- **Text**
Russia's invasion of Ukraine had sent prices for oil and gas soaring and had a "considerable impact on the high rate of inflation", Destatis said in a statement.

Elevated prices for energy would take a toll on growth in Germany, a panel of the government's economic advisers said, slashing their output forecast for 2022.

The German Council of Economic Experts said it now expected gross domestic product (GDP) to expand by just 1.8 percent year-on-year, down from its previous estimate of 4.6 percent.

The conflict in Ukraine was "drastically worsening the economic outlook," they said in their latest report.

The experts, whose forecasts are closely watched by Chancellor Olaf Scholz's government, said they saw inflation reaching a decades-high peak of 6.1 percent in 2022, with supply chain disruptions adding to the pressure on prices from rising energy costs.

- Russian energy -

The Ukraine conflict has derailed Germany's hopes of finally shaking off the coronavirus pandemic and roaring back to growth.

With its export-oriented industries, Germany has been particularly vulnerable to the supply chain bottlenecks and raw material shortages caused by the pandemic, and its recovery has lagged that of other major European economies like France and Italy.

"The war is putting additional strain on supply chains already strained by the coronavirus pandemic," said expert panel member Achim Truger.

"At the same time, the prices for natural gas and oil, which have risen sharply once again, are weighing on companies and private consumption."

Like many of its neighbours in Europe, Germany is highly reliant on supplies of Russian oil and gas to power its industry and heat its homes.

- **Problem set**
- 1) In the text on Germany's economy, what GDP growth does the German Council of Economic Experts now expect for 2022?
- 2) Translate this sentence from the text on Germany's economy into Spanish: "The Ukraine conflict has derailed Germany's hopes of finally shaking off the coronavirus pandemic and roaring back to growth."
- 3) Continue the text on Germany's economy after its last sentence.

- **Study material**
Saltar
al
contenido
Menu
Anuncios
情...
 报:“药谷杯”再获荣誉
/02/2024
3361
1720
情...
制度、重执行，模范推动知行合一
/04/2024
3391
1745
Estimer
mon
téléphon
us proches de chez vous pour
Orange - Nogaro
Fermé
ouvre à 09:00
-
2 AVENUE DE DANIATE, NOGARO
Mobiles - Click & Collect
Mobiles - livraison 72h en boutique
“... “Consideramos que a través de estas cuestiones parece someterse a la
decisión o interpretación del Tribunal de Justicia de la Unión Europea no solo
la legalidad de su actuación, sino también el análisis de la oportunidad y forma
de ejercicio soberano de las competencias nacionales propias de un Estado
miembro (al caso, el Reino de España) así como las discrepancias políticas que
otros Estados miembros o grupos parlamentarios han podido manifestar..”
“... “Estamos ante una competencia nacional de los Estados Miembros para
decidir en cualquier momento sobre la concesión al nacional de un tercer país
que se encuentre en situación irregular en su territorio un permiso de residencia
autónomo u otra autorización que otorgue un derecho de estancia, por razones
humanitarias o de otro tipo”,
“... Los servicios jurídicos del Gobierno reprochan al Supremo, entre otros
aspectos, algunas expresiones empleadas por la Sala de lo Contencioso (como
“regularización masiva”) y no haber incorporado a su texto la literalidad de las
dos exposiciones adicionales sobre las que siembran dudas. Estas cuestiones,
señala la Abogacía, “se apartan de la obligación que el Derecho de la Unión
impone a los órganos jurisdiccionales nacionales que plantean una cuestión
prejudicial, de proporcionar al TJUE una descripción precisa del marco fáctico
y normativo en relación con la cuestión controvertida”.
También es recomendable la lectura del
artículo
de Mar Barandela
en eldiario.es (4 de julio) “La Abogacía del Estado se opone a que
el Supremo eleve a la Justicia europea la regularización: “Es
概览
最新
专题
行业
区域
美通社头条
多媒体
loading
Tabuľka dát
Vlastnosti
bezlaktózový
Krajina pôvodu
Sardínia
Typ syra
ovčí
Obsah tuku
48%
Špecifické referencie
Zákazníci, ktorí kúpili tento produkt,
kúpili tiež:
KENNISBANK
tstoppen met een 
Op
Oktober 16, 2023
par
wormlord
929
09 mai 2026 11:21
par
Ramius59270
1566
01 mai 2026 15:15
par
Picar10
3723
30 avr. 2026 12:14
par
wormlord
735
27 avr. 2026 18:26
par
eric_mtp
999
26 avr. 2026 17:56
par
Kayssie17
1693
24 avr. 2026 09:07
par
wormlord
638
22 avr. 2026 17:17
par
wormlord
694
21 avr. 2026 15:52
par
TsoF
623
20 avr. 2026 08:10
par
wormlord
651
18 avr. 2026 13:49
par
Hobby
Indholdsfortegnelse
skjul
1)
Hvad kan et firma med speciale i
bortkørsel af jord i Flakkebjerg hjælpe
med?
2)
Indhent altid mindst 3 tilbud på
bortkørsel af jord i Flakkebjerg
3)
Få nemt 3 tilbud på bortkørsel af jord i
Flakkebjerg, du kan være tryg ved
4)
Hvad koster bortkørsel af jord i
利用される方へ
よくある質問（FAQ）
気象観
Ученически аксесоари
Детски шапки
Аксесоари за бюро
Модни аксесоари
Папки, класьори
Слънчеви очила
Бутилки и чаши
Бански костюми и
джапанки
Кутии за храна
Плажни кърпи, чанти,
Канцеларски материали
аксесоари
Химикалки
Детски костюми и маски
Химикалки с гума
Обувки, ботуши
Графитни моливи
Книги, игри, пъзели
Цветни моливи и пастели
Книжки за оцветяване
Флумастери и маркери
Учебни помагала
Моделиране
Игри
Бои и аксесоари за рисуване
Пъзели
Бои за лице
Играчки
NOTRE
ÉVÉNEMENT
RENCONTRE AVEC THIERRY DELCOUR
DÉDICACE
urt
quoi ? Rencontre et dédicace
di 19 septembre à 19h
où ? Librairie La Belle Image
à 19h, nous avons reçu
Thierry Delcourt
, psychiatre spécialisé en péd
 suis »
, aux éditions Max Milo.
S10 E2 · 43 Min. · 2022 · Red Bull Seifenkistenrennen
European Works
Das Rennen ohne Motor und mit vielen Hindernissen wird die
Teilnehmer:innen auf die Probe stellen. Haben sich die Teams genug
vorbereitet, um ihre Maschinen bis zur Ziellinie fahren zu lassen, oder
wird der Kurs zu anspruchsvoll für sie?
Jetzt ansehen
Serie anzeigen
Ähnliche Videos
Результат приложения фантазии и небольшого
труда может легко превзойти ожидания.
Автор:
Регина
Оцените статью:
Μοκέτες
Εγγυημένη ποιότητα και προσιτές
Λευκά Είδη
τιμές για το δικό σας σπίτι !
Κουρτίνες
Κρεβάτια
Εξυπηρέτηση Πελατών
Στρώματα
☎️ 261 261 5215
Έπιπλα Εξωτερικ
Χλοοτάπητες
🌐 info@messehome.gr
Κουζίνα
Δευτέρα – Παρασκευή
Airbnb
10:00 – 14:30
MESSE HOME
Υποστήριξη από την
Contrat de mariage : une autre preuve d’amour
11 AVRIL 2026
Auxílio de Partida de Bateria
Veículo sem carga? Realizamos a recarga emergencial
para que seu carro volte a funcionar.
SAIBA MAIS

- **Answers to the exercises**
- 1) 1.8 percent year-on-year, down from its previous estimate of 4.6 percent.

- 2) El conflicto de Ucrania ha frustrado las esperanzas de Alemania de dejar atrás por fin la pandemia de coronavirus y volver a crecer con fuerza.

- 3)
Berlin has vowed to wean itself off Russian energy in the near future, by turning to suppliers in other countries and accelerating a shift towards renewables.

But Scholz's government has resisted calls at home and abroad to boycott Russian energy, fearing it would have a devastating impact on the economy.

- Government support -

The last time Germany recorded such a high rate of inflation was in the autumn of 1981, when oil prices increased sharply because of the Iran-Iraq war, Destatis said.

In Spain, too, inflation reached a level in March not seen in almost 37 years, jumping to 9.8 percent from 7.6 percent in February.

Inflation was already elevated across the eurozone before the outbreak of the Ukraine conflict, sitting at 5.8 percent in February -- significantly above the European Central Bank's two-percent target.

With the war continuing to put pressure on prices the only way for inflation in Germany was "up" with the possibility the rate could enter "double-digit territory", according to Carsten Brzeski, head of macro at the ING bank.

A survey by the German Ifo institute, also published Wednesday, showed "more and more companies are planning to raise their prices over the next three months".

Consumers have to prepare for "sharp price increases", the Munich-based think tank said, with food retailers in particular expecting rises, as the war drives up the cost of agricultural imports.

Germany's three largest unions, IG Metall, IG BCE and IG BAU, earlier in the week called on the government to provide support for particularly energy intensive industries.

In March, the cost of household energy and motor fuels rose by 39.5 percent year-on-year, according to Destatis, while food prices increased 6.2 percent.